■ ACTIVITY 1 ■
According to the blog excerpt, why did a high school in the flooded area close for months last year?
■ ACTIVITY 2 ■
List every numbered point in the recap that the blog excerpt gives.
■ ACTIVITY 3 ■
Pick up the blog excerpt at its last line and write what comes next.

*** Opening EXTRACT PROVIDED ***

This is not a new problem. But it's been vastly exacerbated in the last year or so by a building project that involves filling in a lake with sand, along with forced evictions. Many locals protested the project to the government. The government now drains downtown runoff water into this neighborhood as well. See a connection? It's hard to say, but they think it's to punish the protesters. Brilliant, eh? "It's already flooded. Let's send more water that way." Last year, a high school closed for months in this area because it was under four feet of water. Thousands of residents saw an improvement when the city paused in filling the lake, but now the project has begun again. Japan is helping Cambodia plan an adequate sewage/drainage system for the city, but I have no idea how long that'll take, or how many officials will get rich off the funding.

So, just to recap:
1. Heavy rains => floods
2. Building new developments => filling in a lake => floods and protests
3. Protests => draining other parts of the city here => floods
4. Japanese aid => rich officials and hopefully improved drainage in the future

If my blog is shut down next time you log on, you'll know that Prime Minister Hun Sen found it and that I'm on a plane across the Pacific.

Tuesday, October 20, 2009

Hitler on my kitchen counter

Can you identify the golden-brown object in the center of this photograph?
Read on for the answer.

Because Logos provided us with many dishes and utensils before we moved in, it took us a while to notice it on the kitchen counter. By the time I arrived on July 25, Sarah had been there for several days to get set up, and both of us never thought about it. One day, though, Sarah approached me.

"So I was looking at our neighbors' balcony," she commented, "and they have a tiny wooden house on it."

"Oh, really?"

"It looks kind of like our little house, but it has incense in it. Do you think it could be...?"

*** Closing EXTRACT PROVIDED ***
*** Opening STORED DATA ***

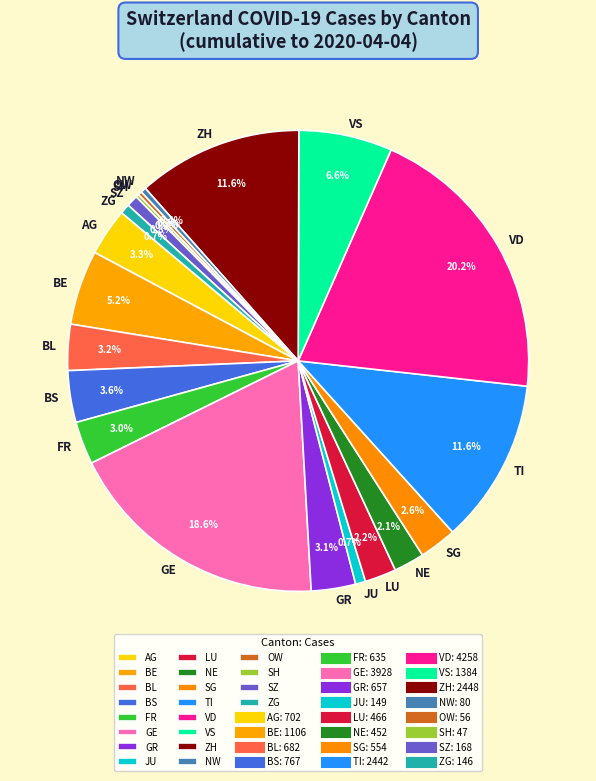

What is the largest slice in the pie chart?

VD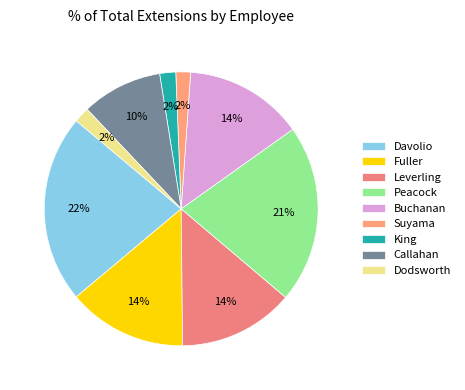

Does any single category account for the majority?

No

*** Closing STORED DATA ***

■ RESPONSE BOX 1 ■
It was under four feet of water.

■ RESPONSE BOX 2 ■
1. Heavy rains => floods
2. Building new developments => filling in a lake => floods and protests
3. Protests => draining other parts of the city here => floods
4. Japanese aid => rich officials and hopefully improved drainage in the future

■ RESPONSE BOX 3 ■
Oh, dear, I think she's right. I had just noticed it for the first time that week, because Sarah had started to leave her keys on top of it. Brilliant!, I thought, you'd never lose them that way. I hadn't thought about its intended purpose, though, except maybe as a souvenir. Wow, I felt slow.

"I can't believe I've been leaving my keys on the spirit house!" Sarah groaned. "What must the neighbors have thought, if they noticed it through the glass door? What should we do with it?"

We knew that most Buddhist families had some kind of spirit house inside to honor their ancestors, similar to the shrines we'd seen outside, but we'd never seen a spirit house. We concluded that since Logos wouldn't have bought it for us, it must have been a housewarming gift from our landlords. One which we had obviously failed to properly respect. But did it deserve our respect? Or is it creepy, even dangerous, to have a home for whatever spirits drop by, sitting right on your kitchen counter?

We concluded that it was time to get rid of it. But how? A spirit house isn't something you just regift. No, throwing it out was the best option. We prayed nobody would find it in the trash and feel offended. Picking it up, we noticed a large, disgusting bug clinging to it. "Hey, doesn't Buddhism teach that evil people reincarnate as bugs?" We decided that, if Buddhism is true, we must have Hitler's spirit clinging to that cute little house. No, thank you!

Tossing it in the trash, we heard the house crunch as we closed the lid. Good riddance!

Monday, October 19, 2009

Teacher Retreat at Koh Kong

This is how much Logos loves us: they gave us a three-day all-expense-paid retreat at the lovely town of Koh Kong! This is what a bad blogger I am: it was nearly a month ago. But better late than never, right? It was my first trip outside Phnom Penh since I arrived three months ago, and a meaningful time for me in many ways.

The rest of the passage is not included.